Знакомый дом показался мне нежилым: ставни закрыты, на дверях – замок. Такого никогда не бывало, и я, перепрыгнув через невысокий штакетник, отделявший двор Виктора от смежного двора, постучался к соседям.
– Заходите, кто там? – послышался за утепленной дверью женский голос.
Я вошел. Пожилая женщина сидела у затянутого льдистой коркой окна и что-то вязала.
– Римма уехала на станцию, к сыну, – выслушав мой вопрос, сообщила она. – Он под поезд, что ли, попал. Ногу отрезало. Лежит там в больнице. А я за домом приглядываю, протапливаю его по утрам…
И тут горе! Как? Что? Не мог Виктор ни с того ни с сего попасть под колеса поезда? Но большего мне соседка ничего не сказала. Подробностей и она не знала. Заныло сердце, забилась в висках кровушка, и в который уже раз за последние предновогодние дни. А что впереди? Лютые холода, зимняя хмарь и неразбивная тоска? Мысли, мысли – безрадостные, неотвратимые гнули меня до самого дома, пока я шел задавленной снегами улицей к Кочергиным. А впереди была обратная дорога в деревню. И так мне расхотелось идти туда, аж слезы подкатились, хоть волком вой…
Глава 4. Знай край и не падай
Холод, холод и холод – и за льдистыми стеклами окон, и на душе, и в мыслях, и конца его не угадать, и духом не осилить…
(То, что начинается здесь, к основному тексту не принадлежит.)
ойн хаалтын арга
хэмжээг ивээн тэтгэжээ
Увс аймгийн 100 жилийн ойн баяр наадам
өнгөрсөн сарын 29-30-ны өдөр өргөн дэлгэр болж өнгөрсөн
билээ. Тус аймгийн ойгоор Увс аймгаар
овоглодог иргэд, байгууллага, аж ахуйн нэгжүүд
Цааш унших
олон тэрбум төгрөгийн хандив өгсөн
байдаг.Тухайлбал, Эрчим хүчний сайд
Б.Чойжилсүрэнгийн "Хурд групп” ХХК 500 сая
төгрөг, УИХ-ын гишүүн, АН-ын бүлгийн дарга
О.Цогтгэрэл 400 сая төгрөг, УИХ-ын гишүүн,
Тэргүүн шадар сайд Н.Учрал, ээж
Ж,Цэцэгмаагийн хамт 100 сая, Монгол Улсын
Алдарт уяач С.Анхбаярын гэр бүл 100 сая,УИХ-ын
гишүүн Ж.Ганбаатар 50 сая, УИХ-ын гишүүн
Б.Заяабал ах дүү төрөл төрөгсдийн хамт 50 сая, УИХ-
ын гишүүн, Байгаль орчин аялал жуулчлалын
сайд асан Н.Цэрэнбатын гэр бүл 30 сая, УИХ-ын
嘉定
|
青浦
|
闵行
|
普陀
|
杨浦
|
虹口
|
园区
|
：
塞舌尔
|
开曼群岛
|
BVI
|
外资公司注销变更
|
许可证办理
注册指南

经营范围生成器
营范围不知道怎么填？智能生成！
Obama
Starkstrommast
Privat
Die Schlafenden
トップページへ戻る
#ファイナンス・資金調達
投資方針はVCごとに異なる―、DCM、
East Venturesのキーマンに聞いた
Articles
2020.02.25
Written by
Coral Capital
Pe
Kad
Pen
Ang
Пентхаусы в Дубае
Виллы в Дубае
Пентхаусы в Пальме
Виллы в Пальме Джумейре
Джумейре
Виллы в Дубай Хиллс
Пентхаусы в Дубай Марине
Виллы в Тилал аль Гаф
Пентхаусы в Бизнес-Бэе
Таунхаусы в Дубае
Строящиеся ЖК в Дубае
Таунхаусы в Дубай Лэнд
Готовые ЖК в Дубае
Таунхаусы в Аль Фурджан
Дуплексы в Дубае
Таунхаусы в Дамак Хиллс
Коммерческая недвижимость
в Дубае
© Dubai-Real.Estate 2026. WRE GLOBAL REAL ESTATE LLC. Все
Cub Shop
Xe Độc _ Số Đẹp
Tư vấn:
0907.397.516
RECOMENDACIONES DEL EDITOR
Жизнь моя замкнулась в обмете придавленной сугробами ограды с закутками и навесами да в двух половинках избы. Там, во дворе, в хлопотах со скотиной, дома – в общениях с матушкой и дедом. Лишь один Паша Марфин знал о том, что случилось в райцентре, и помалкивал, то пытаясь затянуть меня на вечерки, особенно загульные в январские праздники, то сманивал охотой на зайцев, предлагая себя в загонщики. Но ни на вечерки, ни на охоту меня было не раскачать – тот глубокий стыд, ожег позора, пусть несправедливого, крепко заякорил меня в родном гнездышке. И до конца Святок – времени тайных посиделок, горячечных игр, запретных гаданий, самого что ни на есть жаркого зимнего веселья, поднимающего душу к каким-то иным, отличных от других праздников, высотам мнимого счастья, проторчал я дома, стараясь не вспоминать ни захватывающую дух толчею ряженых девчат с парнями, ни катанья с горок, ни темных комнат с ворожбой. И особенно отрадно валялось на теплой печке, когда в окна хлестала непроглядная метель, а в избе было сухо, тепло и тихо до озноба.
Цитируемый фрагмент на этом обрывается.